======== PROVIDED ENTRIES ========

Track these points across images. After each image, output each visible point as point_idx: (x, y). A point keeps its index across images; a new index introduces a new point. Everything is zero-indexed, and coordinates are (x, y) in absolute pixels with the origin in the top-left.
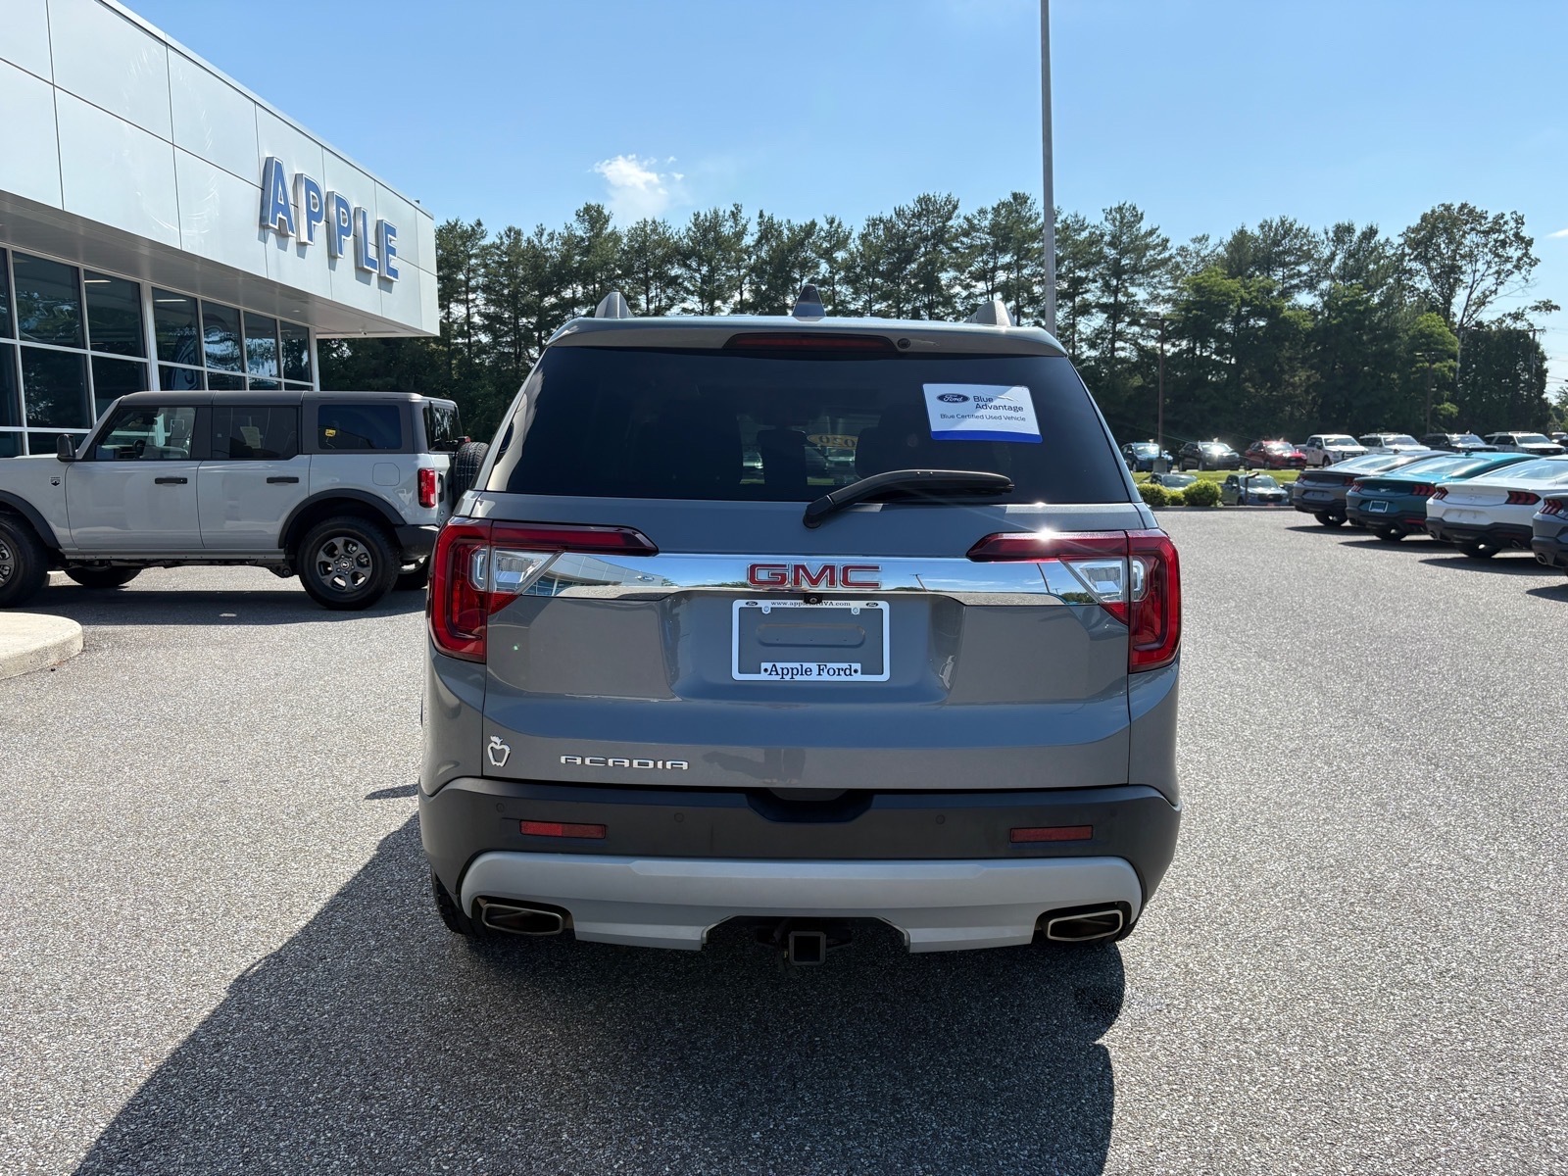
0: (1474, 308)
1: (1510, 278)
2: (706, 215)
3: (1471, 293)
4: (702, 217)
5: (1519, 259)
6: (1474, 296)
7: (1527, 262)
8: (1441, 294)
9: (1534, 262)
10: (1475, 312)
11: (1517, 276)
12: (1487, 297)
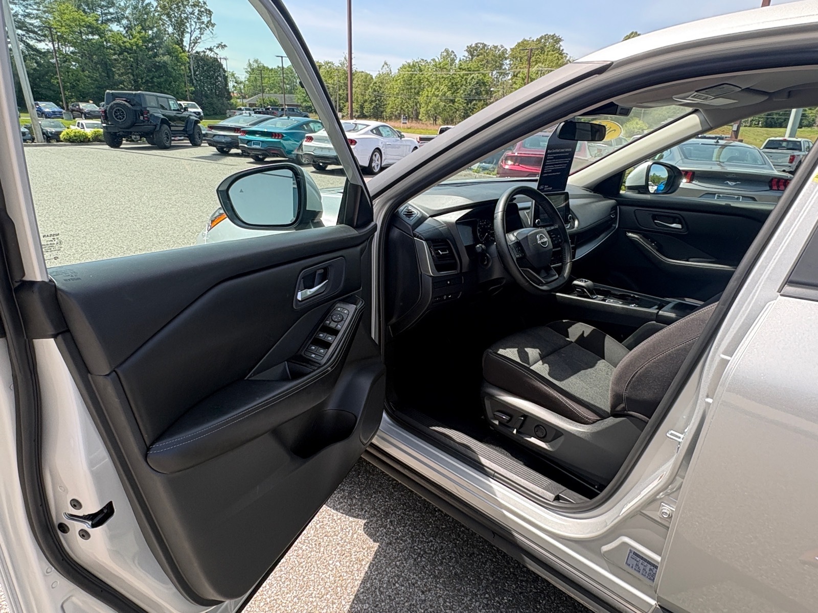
0: (193, 44)
1: (205, 32)
3: (191, 37)
5: (208, 23)
6: (192, 39)
7: (210, 24)
8: (179, 35)
9: (213, 25)
10: (194, 46)
11: (207, 31)
12: (197, 40)
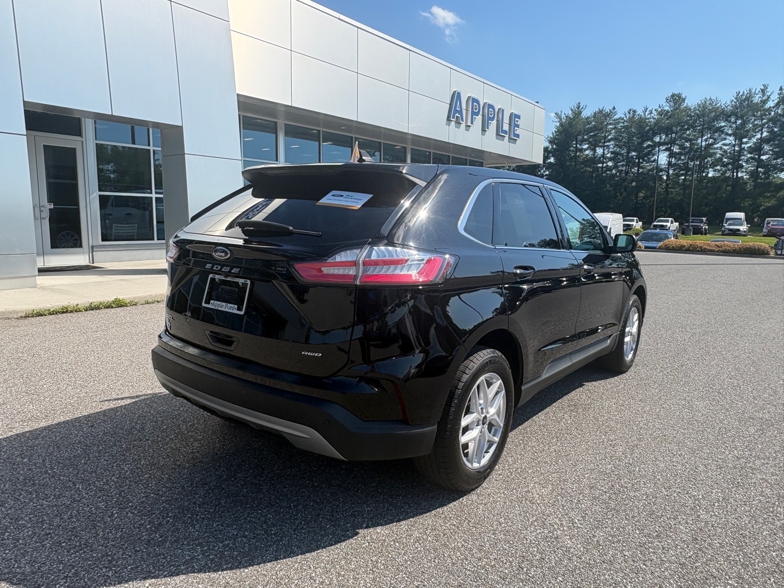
2: (744, 93)
4: (741, 94)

========

> _ASSIGNMENT_
Rewrite the records with "top-left" replaced by "upper-left" and nothing else altered. Leave the pictures out of your answer.

> _ANSWER TO THE PROBLEM_
Track these points across images. After each image, output each visible point as point_idx: (x, y). A point keeps its index across images; a new index introduces a new point. Everything is zero-indexed, and coordinates are (x, y) in absolute pixels with the origin in the upper-left.
0: (1474, 308)
1: (1510, 278)
2: (706, 215)
3: (1471, 293)
4: (702, 217)
5: (1519, 259)
6: (1474, 296)
7: (1527, 262)
8: (1441, 294)
9: (1534, 262)
10: (1475, 312)
11: (1517, 276)
12: (1487, 297)
0: (193, 44)
1: (205, 32)
3: (191, 37)
5: (208, 23)
6: (192, 39)
7: (210, 24)
8: (179, 35)
9: (213, 25)
10: (194, 46)
11: (207, 31)
12: (197, 40)
2: (744, 93)
4: (741, 94)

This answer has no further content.